— START OF Text —

Jacques Lacan in “The Mirror Stage as Formative of the Function of the I as Revealed in Psychoanalytic Experience” explains to the reader that the mirror stage establishes the ego as a creation of identity that is resultant from the reproduction upon exterior objects (Lacan 444). We as the reader can easily spot characters whose ego is defined from self-reflection of others in literature, we then identify these characters as stuck in the mirror stage and in search of their true identity (Lacan 441- 446). Offred lives in the mirror stage so that she therefore must look outside of herself; to others and objects to give her existence a reason to survive. Who she was before her identity was taken from her, the reader is never even told Offred’s real name, no longer exists in her unconscious mind. If for any reason Offred were to look away, it would then disguise the only authenticity she knows; it would mask who she really is. Lacan says that, “If we observe the role of the mirror apparatus, in the appearance of the double, in which psychical realities, however heterogeneous, are manifested” (Lacan 443), the reader then begins to examine the reliability of Offred’s memory and her interpretation of certain incidents in the story. Any construction of falsehood would be as a direct result of her psychological trauma and her repressed psychological state. Offred must welcome uncertainty in order to have any identity and even assemble new uncertainties to welcome. For Offred, these uncertainties not only re-enforce her identity, but they also act as a catalyst for her embellishments. Atwood writes, “This is what she [Moira] says, whispers more or less. I can’t remember exactly, because I have no way of writing it down. I filled it out for her as much as I can: we didn’t have much time so she just gave me the outlines.” (Atwood 243), leaving the reader to speculate if the re-construction that ensues is embellished, fictional, or if Moira even exists.

— END OF Text —

**What the task asks**: According to the passage on Offred and Lacan's mirror stage, why is the reader left to wonder whether the account Moira gives is embellished or fictional? Answer in one to three sentences.

— START OF Recorded data —

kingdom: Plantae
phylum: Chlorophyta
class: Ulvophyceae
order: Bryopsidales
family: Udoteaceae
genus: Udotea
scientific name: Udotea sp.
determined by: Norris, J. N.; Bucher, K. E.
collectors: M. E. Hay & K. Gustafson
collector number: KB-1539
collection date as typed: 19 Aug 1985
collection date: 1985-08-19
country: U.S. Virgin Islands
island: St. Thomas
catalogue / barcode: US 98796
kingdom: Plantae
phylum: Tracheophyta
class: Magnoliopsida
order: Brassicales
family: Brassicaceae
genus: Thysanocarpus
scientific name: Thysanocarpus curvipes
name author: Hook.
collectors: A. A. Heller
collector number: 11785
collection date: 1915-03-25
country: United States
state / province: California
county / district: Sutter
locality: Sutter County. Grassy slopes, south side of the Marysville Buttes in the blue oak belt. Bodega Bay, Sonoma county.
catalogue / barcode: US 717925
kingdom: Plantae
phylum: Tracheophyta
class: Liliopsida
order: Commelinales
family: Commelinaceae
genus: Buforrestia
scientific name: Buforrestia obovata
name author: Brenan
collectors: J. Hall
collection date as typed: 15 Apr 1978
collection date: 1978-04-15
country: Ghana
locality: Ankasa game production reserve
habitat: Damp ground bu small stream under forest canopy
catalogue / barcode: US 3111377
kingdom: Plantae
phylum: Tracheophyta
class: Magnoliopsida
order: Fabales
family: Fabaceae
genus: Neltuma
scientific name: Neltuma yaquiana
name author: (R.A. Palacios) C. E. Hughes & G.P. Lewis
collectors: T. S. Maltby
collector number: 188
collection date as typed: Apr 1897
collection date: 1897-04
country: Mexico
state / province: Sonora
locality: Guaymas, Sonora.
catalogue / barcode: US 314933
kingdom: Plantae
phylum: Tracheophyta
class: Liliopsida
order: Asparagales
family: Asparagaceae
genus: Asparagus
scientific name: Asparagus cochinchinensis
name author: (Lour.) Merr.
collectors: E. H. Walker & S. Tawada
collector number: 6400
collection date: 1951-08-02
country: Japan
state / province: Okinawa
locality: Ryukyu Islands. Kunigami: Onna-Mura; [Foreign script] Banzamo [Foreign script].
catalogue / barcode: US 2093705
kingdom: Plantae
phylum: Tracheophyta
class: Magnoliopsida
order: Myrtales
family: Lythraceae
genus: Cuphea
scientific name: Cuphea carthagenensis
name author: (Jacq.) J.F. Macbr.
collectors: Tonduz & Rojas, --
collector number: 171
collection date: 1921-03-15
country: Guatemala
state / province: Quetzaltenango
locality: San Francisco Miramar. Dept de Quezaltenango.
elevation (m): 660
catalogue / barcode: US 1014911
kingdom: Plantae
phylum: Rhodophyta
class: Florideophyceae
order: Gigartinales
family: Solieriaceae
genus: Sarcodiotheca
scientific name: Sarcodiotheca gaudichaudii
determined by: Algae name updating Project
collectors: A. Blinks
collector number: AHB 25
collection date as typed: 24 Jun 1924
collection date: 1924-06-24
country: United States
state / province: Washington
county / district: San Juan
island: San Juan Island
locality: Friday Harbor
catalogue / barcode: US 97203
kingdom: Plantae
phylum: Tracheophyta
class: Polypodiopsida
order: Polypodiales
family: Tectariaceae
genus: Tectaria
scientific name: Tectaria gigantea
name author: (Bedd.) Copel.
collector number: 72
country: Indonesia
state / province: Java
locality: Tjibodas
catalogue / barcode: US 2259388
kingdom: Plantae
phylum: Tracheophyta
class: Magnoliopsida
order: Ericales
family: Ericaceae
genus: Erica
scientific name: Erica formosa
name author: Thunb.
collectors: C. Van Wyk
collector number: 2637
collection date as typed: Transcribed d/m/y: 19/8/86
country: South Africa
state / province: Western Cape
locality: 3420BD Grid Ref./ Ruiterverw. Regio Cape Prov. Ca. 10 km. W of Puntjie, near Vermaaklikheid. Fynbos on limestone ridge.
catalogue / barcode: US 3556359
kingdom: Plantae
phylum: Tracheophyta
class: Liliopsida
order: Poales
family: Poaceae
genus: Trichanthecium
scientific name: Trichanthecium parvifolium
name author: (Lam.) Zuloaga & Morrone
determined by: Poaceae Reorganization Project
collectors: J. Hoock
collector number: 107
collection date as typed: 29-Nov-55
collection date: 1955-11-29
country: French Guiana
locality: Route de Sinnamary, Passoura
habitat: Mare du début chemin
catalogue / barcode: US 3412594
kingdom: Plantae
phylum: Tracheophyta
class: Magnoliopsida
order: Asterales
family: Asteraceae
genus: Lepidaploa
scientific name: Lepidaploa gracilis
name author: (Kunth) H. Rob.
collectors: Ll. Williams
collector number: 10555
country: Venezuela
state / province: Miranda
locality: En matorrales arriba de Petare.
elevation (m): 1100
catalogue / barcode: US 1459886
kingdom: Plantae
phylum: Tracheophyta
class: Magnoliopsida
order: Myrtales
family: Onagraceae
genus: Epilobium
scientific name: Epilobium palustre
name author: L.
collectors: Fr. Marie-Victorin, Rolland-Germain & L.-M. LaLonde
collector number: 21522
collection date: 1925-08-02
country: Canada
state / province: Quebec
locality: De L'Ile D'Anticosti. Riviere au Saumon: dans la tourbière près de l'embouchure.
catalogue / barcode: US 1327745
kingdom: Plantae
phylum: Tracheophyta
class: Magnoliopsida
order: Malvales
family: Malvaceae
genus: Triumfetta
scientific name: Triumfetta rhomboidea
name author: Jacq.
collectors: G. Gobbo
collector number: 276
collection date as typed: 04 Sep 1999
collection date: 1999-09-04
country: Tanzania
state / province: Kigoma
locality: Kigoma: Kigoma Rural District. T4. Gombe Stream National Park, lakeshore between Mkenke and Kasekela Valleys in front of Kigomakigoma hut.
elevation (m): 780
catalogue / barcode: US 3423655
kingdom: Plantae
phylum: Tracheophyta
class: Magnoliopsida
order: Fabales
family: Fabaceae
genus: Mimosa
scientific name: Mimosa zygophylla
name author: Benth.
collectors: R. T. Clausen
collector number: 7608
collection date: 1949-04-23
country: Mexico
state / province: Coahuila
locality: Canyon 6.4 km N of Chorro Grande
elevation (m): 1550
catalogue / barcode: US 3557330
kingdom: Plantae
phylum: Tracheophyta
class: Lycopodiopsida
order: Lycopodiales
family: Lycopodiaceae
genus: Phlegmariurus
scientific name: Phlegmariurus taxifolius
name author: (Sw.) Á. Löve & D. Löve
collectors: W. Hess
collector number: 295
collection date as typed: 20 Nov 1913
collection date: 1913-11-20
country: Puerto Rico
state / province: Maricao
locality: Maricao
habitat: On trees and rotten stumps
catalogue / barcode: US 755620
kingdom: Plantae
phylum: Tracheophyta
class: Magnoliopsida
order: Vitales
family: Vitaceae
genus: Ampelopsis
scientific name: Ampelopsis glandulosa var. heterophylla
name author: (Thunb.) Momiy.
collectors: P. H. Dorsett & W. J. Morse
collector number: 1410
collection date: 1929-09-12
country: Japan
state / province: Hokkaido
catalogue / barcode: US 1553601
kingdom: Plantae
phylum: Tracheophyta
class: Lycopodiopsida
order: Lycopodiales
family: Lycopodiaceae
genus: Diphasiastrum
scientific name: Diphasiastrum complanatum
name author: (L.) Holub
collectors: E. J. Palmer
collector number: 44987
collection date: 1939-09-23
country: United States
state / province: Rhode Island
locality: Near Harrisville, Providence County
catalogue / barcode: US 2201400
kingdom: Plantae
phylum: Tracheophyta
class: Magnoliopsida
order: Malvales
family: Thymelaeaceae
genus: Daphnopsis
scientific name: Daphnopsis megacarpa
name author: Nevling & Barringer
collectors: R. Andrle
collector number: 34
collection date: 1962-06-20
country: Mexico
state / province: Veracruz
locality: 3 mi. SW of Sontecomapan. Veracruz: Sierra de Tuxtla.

— END OF Recorded data —

**The output**: Offred admits she cannot remember exactly what Moira whispered, because she had no way of writing it down. Since they had little time, Moira gave her only the outlines, and Offred filled the account out herself as much as she could.